§ **What is expected**
Copy out all of the entries below, substituting "Зоология" for every occurrence of "Ветеринария" and leaving everything else unchanged.
*** Begin section ***
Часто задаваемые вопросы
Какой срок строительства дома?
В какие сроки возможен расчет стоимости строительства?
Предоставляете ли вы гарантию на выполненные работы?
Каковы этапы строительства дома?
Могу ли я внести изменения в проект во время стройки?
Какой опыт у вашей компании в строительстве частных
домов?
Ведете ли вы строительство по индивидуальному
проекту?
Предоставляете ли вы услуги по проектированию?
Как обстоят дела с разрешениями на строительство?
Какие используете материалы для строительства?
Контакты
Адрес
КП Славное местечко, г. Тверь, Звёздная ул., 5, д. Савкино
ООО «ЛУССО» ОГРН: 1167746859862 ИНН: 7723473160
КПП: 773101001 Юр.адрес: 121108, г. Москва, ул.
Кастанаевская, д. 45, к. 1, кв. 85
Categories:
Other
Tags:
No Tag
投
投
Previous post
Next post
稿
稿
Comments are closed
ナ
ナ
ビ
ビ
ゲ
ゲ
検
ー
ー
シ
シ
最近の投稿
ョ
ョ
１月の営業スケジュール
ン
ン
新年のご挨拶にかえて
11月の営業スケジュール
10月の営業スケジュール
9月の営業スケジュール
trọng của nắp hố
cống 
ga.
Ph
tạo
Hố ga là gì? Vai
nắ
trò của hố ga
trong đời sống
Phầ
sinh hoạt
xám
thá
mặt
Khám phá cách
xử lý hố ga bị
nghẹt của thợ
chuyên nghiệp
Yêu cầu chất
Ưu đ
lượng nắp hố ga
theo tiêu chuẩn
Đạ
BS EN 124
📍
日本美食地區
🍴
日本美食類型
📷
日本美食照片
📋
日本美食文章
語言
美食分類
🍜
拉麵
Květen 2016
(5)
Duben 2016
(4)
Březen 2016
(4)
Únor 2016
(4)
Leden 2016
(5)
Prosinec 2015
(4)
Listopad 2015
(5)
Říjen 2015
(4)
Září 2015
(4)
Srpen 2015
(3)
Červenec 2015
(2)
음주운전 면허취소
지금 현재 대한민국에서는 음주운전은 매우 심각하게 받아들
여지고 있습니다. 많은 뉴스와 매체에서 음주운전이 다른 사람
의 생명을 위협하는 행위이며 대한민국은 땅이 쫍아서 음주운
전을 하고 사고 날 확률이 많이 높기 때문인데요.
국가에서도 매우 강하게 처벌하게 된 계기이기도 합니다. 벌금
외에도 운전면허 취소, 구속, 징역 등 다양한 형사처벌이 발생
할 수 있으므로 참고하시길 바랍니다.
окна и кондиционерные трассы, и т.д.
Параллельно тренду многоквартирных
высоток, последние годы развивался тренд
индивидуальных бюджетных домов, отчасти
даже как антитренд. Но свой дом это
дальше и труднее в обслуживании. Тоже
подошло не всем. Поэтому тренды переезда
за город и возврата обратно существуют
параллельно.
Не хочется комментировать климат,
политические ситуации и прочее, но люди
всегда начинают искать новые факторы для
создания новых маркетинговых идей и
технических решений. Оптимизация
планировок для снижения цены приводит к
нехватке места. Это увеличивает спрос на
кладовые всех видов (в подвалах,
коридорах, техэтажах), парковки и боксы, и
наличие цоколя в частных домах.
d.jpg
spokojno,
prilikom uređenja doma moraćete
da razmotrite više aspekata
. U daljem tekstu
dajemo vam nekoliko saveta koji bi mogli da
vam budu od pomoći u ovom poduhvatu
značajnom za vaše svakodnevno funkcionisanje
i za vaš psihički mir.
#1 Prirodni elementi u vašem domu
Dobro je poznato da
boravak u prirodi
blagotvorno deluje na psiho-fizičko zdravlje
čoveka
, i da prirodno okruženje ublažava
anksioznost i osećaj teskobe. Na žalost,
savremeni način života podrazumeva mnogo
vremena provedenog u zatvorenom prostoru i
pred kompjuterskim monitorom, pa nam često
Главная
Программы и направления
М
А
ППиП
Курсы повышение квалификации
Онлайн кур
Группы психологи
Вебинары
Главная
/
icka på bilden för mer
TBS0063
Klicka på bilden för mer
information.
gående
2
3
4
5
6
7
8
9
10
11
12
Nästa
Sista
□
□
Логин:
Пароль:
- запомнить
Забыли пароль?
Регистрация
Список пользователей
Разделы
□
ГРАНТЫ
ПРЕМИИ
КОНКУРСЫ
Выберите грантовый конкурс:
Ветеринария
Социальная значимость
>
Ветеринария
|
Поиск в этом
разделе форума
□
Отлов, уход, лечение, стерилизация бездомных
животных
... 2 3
*** End section ***
§ **Answer space**
Часто задаваемые вопросы
Какой срок строительства дома?
В какие сроки возможен расчет стоимости строительства?
Предоставляете ли вы гарантию на выполненные работы?
Каковы этапы строительства дома?
Могу ли я внести изменения в проект во время стройки?
Какой опыт у вашей компании в строительстве частных
домов?
Ведете ли вы строительство по индивидуальному
проекту?
Предоставляете ли вы услуги по проектированию?
Как обстоят дела с разрешениями на строительство?
Какие используете материалы для строительства?
Контакты
Адрес
КП Славное местечко, г. Тверь, Звёздная ул., 5, д. Савкино
ООО «ЛУССО» ОГРН: 1167746859862 ИНН: 7723473160
КПП: 773101001 Юр.адрес: 121108, г. Москва, ул.
Кастанаевская, д. 45, к. 1, кв. 85
Categories:
Other
Tags:
No Tag
投
投
Previous post
Next post
稿
稿
Comments are closed
ナ
ナ
ビ
ビ
ゲ
ゲ
検
ー
ー
シ
シ
最近の投稿
ョ
ョ
１月の営業スケジュール
ン
ン
新年のご挨拶にかえて
11月の営業スケジュール
10月の営業スケジュール
9月の営業スケジュール
trọng của nắp hố
cống 
ga.
Ph
tạo
Hố ga là gì? Vai
nắ
trò của hố ga
trong đời sống
Phầ
sinh hoạt
xám
thá
mặt
Khám phá cách
xử lý hố ga bị
nghẹt của thợ
chuyên nghiệp
Yêu cầu chất
Ưu đ
lượng nắp hố ga
theo tiêu chuẩn
Đạ
BS EN 124
📍
日本美食地區
🍴
日本美食類型
📷
日本美食照片
📋
日本美食文章
語言
美食分類
🍜
拉麵
Květen 2016
(5)
Duben 2016
(4)
Březen 2016
(4)
Únor 2016
(4)
Leden 2016
(5)
Prosinec 2015
(4)
Listopad 2015
(5)
Říjen 2015
(4)
Září 2015
(4)
Srpen 2015
(3)
Červenec 2015
(2)
음주운전 면허취소
지금 현재 대한민국에서는 음주운전은 매우 심각하게 받아들
여지고 있습니다. 많은 뉴스와 매체에서 음주운전이 다른 사람
의 생명을 위협하는 행위이며 대한민국은 땅이 쫍아서 음주운
전을 하고 사고 날 확률이 많이 높기 때문인데요.
국가에서도 매우 강하게 처벌하게 된 계기이기도 합니다. 벌금
외에도 운전면허 취소, 구속, 징역 등 다양한 형사처벌이 발생
할 수 있으므로 참고하시길 바랍니다.
окна и кондиционерные трассы, и т.д.
Параллельно тренду многоквартирных
высоток, последние годы развивался тренд
индивидуальных бюджетных домов, отчасти
даже как антитренд. Но свой дом это
дальше и труднее в обслуживании. Тоже
подошло не всем. Поэтому тренды переезда
за город и возврата обратно существуют
параллельно.
Не хочется комментировать климат,
политические ситуации и прочее, но люди
всегда начинают искать новые факторы для
создания новых маркетинговых идей и
технических решений. Оптимизация
планировок для снижения цены приводит к
нехватке места. Это увеличивает спрос на
кладовые всех видов (в подвалах,
коридорах, техэтажах), парковки и боксы, и
наличие цоколя в частных домах.
d.jpg
spokojno,
prilikom uređenja doma moraćete
da razmotrite više aspekata
. U daljem tekstu
dajemo vam nekoliko saveta koji bi mogli da
vam budu od pomoći u ovom poduhvatu
značajnom za vaše svakodnevno funkcionisanje
i za vaš psihički mir.
#1 Prirodni elementi u vašem domu
Dobro je poznato da
boravak u prirodi
blagotvorno deluje na psiho-fizičko zdravlje
čoveka
, i da prirodno okruženje ublažava
anksioznost i osećaj teskobe. Na žalost,
savremeni način života podrazumeva mnogo
vremena provedenog u zatvorenom prostoru i
pred kompjuterskim monitorom, pa nam često
Главная
Программы и направления
М
А
ППиП
Курсы повышение квалификации
Онлайн кур
Группы психологи
Вебинары
Главная
/
icka på bilden för mer
TBS0063
Klicka på bilden för mer
information.
gående
2
3
4
5
6
7
8
9
10
11
12
Nästa
Sista
□
□
Логин:
Пароль:
- запомнить
Забыли пароль?
Регистрация
Список пользователей
Разделы
□
ГРАНТЫ
ПРЕМИИ
КОНКУРСЫ
Выберите грантовый конкурс:
Зоология
Социальная значимость
>
Зоология
|
Поиск в этом
разделе форума
□
Отлов, уход, лечение, стерилизация бездомных
животных
... 2 3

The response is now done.